Energy Costs Reduction
Preston expresses strong support for lowering energy costs, emphasizing its global benefits, including increased production and reduced inflation.
Reverting DEI to Meritocracy
The administration plans to shift from Diversity, Equity, and Inclusion (DEI) initiatives back to hiring based solely on merit. Preston agrees with this move, advocating for merit-based employment.
Increased Deportations
A significant focus is on aggressive deportation policies, with thousands already being deported in the first two weeks.
Implementation of Tariffs
Trump's administration swiftly moves to impose tariffs, signaling potential economic leverage against trade deficits.
Impact on International Relations
The threat of increased tariffs prompted immediate actions from countries like Colombia, showcasing Trump's commitment.
Economic Implications
Preston argues that these tariffs could be more damaging to trading partner economies than to the U.S., leveraging America's significant trade influence.
AI Innovation Concerns
A Chinese hedge fund introduced an AI named Deepseek, which reportedly outperforms American AIs, raising questions about the valuation of U.S. tech stocks.
Potential Market Reactions
There are two prevailing theories: genuine innovation risking stock overvaluation or a fraudulent scheme to manipulate markets.
Massive Government Layoffs
Trump's administration initiated significant government layoffs, echoing previous patterns but with greater scale.
Impact on Employment Statistics
These layoffs may distort unemployment rates and pressure the Federal Reserve to respond to potential spikes in joblessness.
Fed's Dovish Stance
Despite Trump's push for lower interest rates, the Federal Reserve remained cautious, maintaining a stable rate but indicating possible future adjustments.
Labor Data Concerns
Preston criticizes the Fed for potentially overlooking real layoffs, suggesting that current employment metrics may not fully capture the labor market's health.

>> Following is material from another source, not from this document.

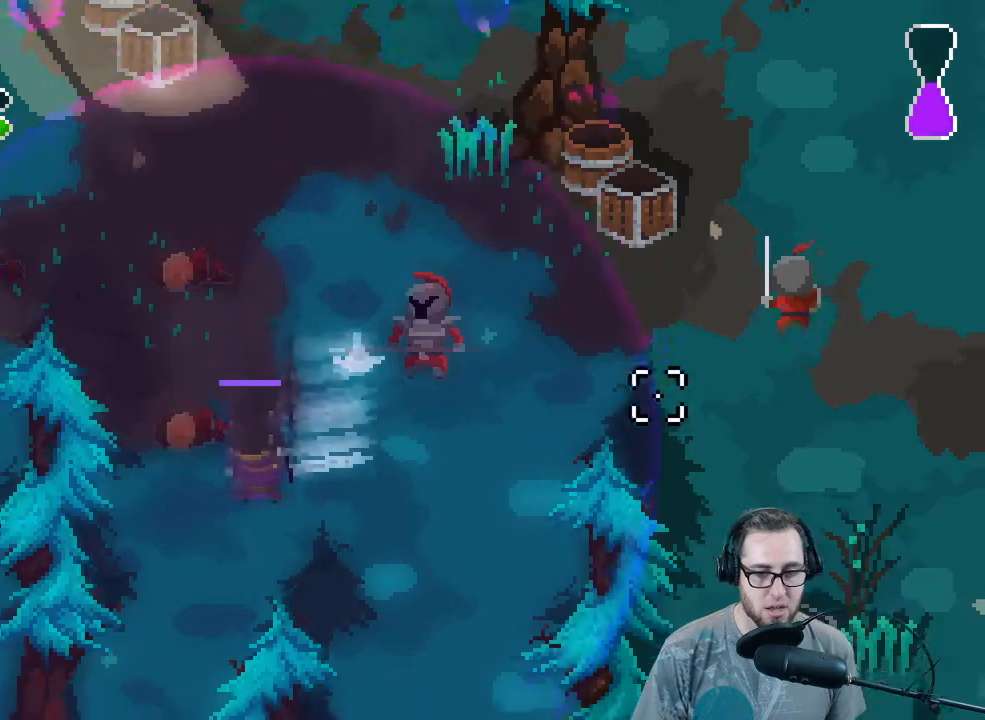
{"buttons": ["L2"], "left_stick": "down", "right_stick": "right", "events": []}
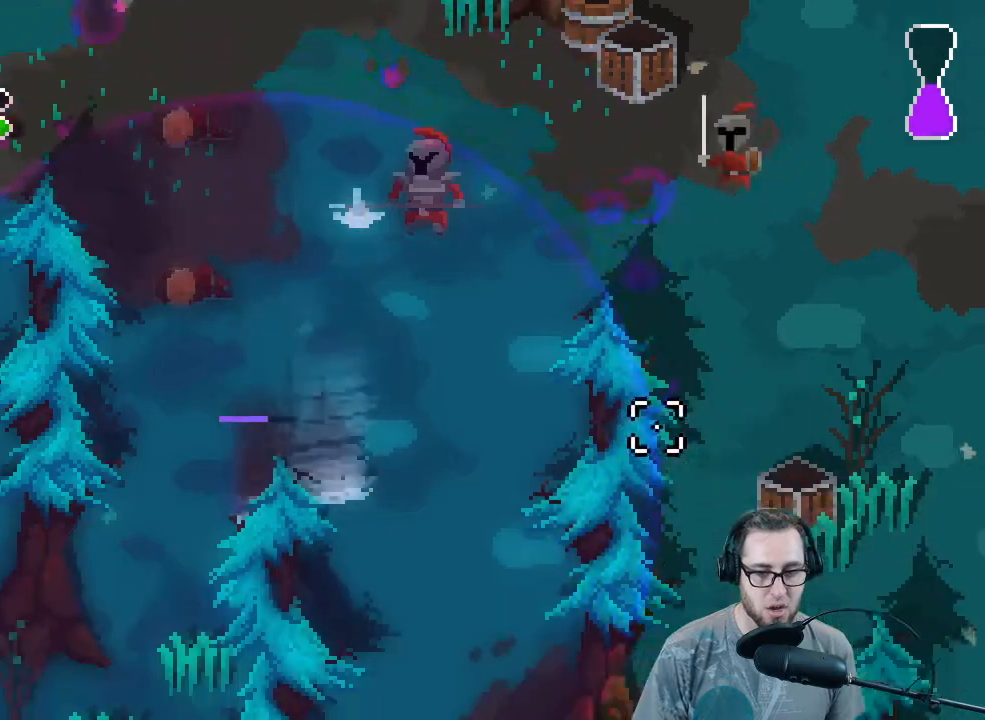
{"buttons": [], "left_stick": "down-right", "right_stick": "up-right", "events": [[133, "left_stick", "right"], [433, "left_stick", "down-right"], [433, "right_stick", "up-right"], [500, "L2", "up"]]}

Inflation Measurement Innovations
The Fed is exploring new methods to assess inflation, particularly in the housing sector, to provide a more accurate economic overview.
Predicting Future Trends
Preston offers his perspective on potential economic shifts, including possible rate cuts and stabilization of inflation in the coming months.
Personal Financial Advice
He advises listeners to hold cash reserves, delay refinancing, and prepare for favorable investment opportunities as the economic landscape evolves.
Optimistic Outlook
Despite the uncertainties, Preston remains optimistic, citing expert predictions and potential positive movements in the economy.
Preston Brown wraps up the episode by reiterating the significance of the first two weeks of Trump's presidency and sets the stage for future economic updates. He encourages listeners to engage with his content and share valuable insights with others.
Notable Quotes with Timestamps:
Conclusion
In this episode, Preston Brown provides a thorough analysis of the immediate economic actions taken by President Trump in his first two weeks, exploring their potential short-term and long-term impacts. By dissecting executive orders, trade policies, market reactions, and Federal Reserve responses, Brown equips his audience with the knowledge to navigate the evolving economic landscape. His balanced perspective offers both critical insights and actionable advice for business owners and entrepreneurs aiming to transform challenges into profitable opportunities.
For those seeking to understand the intricate dynamics of recent political-economic changes, this episode serves as an invaluable resource, breaking down complex topics into accessible and engaging discussions.